The Minimalists Are Coming to Boston
A few years ago, Joshua Fields Millburn helped Ryan Nicodemus, his best friend since fifth grade, pack up all of the belongings in his three-bedroom, two-bathroom, two-living room condo. Everything from clothing and toiletries to kitchenware and electronics went into boxes and trash bags and big blue storage bins. The furniture was covered with sheets.
But Millburn wasn’t helping Nicodemus move into a new house—not yet, at least. Instead, this was a “packing party,” the first step on Nicodemus’s journey into the realm of minimalism, a lifestyle that Millburn had adopted shortly before.
During the next three weeks, Nicodemus only unpacked things as he needed them—his toothbrush, bedsheets, clothes for work, kitchenware, a toolset. But after three weeks, 80 percent of his possessions remained in the boxes, untouched, and even forgotten.
“It was kind of this big lightbulb moment for me. Wow, here are all these things that I’ve worked so hard for to bring into my life and make me happy, and they weren’t doing their job,” says Nicodemus in a phone interview earlier this week.
Until then, both Nicodemus and Millburn were in their late 20s, working 60, 70, even 80 hours a week, and earning six-figure salaries. They had a lot of money to spend, but neither of them was very happy.
“I was really trying to essentially buy my way to happiness, and it just got to a point in my life where I didn’t know what was important anymore,” says Nicodemus. “I knew one thing was clear: this void that I had that I was trying to fill with all this stuff. But the stuff didn’t fill the void. It really just widened it.”
As they approached 30, Nicodemus noticed a significant change in Millburn. Despite experiencing the loss of his mother and a divorce from his wife within the same month, he seemed much happier. He had discovered the concept of minimalism.
“It’s helped me to get the clutter out of the way to make room for the things that I feel are important in my life,” Millburn had told Nicodemus.
Since then, the best friends have both fully adopted the minimalist lifestyle, moving in together and leaving their corporate jobs to become The Minimalists—full-time authors and speakers who share their experience, documented on their blog and in two books.
Tonight, they’re coming to Boston, the 58th stop on their 100-city international tour to promote their latest book, Everything That Remains. (The irony of a 100-city tour to promote a book about minimalism is something that Millburn acknowledges and jokes about). In addition to an introduction by Chris Brogan and a musical performance by Jay Nash, Nicodemus and Millburn will discuss their experiences, read from the new book, host a Q&A session—the best portion of the tour for Nicodemus, who also offers one-on-one mentoring services to solve people’s problems—and give out lots of hugs.
“Make sure you tell people to come out for the free hugs,” he says.
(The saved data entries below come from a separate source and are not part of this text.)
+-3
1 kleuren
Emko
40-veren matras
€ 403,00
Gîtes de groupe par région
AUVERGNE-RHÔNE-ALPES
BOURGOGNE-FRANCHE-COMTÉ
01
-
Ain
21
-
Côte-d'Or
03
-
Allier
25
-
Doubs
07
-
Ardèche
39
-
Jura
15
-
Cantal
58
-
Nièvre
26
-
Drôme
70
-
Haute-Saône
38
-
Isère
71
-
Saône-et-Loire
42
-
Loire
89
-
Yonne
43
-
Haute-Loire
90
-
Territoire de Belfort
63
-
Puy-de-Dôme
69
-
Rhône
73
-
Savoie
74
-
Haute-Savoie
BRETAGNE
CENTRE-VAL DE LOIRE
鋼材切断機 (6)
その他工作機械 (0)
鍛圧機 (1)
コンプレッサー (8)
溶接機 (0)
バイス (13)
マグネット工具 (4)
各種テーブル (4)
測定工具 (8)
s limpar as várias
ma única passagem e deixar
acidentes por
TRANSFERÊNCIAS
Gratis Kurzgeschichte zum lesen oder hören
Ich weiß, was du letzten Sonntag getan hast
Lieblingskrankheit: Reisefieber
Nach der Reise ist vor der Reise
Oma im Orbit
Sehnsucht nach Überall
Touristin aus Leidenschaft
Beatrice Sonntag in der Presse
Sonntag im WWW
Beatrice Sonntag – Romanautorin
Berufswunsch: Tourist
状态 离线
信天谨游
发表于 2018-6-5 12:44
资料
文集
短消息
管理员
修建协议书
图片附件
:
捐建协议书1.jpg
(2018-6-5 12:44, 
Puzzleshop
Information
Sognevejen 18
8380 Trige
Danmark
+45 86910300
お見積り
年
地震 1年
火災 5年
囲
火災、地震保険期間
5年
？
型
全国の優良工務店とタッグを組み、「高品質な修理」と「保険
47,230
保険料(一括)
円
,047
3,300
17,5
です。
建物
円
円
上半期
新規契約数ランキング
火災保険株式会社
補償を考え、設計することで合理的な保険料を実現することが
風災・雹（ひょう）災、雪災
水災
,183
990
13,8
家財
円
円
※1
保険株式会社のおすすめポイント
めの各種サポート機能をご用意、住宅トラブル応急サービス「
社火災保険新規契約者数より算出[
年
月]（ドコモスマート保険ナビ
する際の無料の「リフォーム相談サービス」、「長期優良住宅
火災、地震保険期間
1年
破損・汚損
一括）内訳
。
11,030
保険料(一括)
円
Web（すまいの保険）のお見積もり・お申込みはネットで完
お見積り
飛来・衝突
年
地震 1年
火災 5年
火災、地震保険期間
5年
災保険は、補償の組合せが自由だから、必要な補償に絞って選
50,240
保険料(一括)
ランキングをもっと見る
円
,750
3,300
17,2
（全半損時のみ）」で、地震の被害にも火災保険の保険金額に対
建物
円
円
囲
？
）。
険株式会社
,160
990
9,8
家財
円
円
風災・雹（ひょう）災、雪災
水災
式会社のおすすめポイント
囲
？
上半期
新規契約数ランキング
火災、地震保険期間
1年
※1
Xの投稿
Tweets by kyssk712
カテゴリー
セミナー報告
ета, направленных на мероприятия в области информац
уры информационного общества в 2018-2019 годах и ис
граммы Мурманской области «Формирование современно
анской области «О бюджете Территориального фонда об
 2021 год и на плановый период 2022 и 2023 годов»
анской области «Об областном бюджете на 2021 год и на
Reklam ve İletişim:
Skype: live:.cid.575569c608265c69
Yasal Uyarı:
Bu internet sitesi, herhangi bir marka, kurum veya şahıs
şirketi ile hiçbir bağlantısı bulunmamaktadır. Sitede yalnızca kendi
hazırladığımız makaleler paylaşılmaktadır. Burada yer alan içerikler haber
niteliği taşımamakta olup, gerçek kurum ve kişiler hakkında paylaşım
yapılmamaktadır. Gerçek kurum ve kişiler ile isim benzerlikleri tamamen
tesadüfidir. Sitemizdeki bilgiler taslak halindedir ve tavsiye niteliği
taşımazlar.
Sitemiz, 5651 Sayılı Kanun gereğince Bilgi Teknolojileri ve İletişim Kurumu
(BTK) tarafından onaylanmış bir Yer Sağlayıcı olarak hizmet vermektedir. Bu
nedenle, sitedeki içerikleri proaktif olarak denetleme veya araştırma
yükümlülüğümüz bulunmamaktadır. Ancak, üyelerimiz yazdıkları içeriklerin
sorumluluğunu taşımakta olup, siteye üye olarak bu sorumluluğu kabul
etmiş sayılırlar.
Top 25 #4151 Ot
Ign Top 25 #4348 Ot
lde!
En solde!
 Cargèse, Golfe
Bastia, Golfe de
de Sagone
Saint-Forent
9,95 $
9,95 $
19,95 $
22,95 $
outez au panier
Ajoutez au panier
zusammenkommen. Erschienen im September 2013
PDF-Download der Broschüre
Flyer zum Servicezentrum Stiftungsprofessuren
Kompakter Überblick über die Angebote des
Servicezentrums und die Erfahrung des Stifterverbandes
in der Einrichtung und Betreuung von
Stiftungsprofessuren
As for the people that will make up the audience, anyone is expected. In Omaha, Nebraska, a 13-year-old boy brought his mother. An 11-year-old brought his father in Albuquerque, New Mexico. An 80-year-old great-grandmother brought three generations of her family to an event in St. Louis.
“On our first book tour we had Occupy Wall Street people show up to the same event as CEOs of major corporations,” says Nicodemus. “It’s people from all different ages and from all different spots on the socioeconomic scale.”
The reason for this wide spectrum is because minimalism is not just about decluttering in a materialistic way, says Nicodemus, since The Minimalists are not encouraging people to quit their 9-to-5 jobs or discouraging them from owning possessions that truly give them joy. The ultimate goal is for people to recognize their priorities and adjust their lifestyles accordingly—to reclaim their time. Nicodemus, for example, focuses on maintaining his health, nurturing important relationships, cultivating a personal passion, encouraging personal growth, and contributing to others on a daily basis. The materialistic decluttering—the “packing party”—was just a way of getting there.
“Love people and use things, because the opposite never works,” he says. “There isn’t a magic formula to say that if you’re a single white male and you can own 120 things, you’re a minimalist. Anyone can throw all of their stuff into a Dumpster and still be miserable. It certainly goes way past decluttering.”
The Minimalists’ event takes place Wednesday at 7 p.m. at the Metro Meeting Center, 101 Federal St., 4th floor. Admission is free, and registration is open on Eventbrite.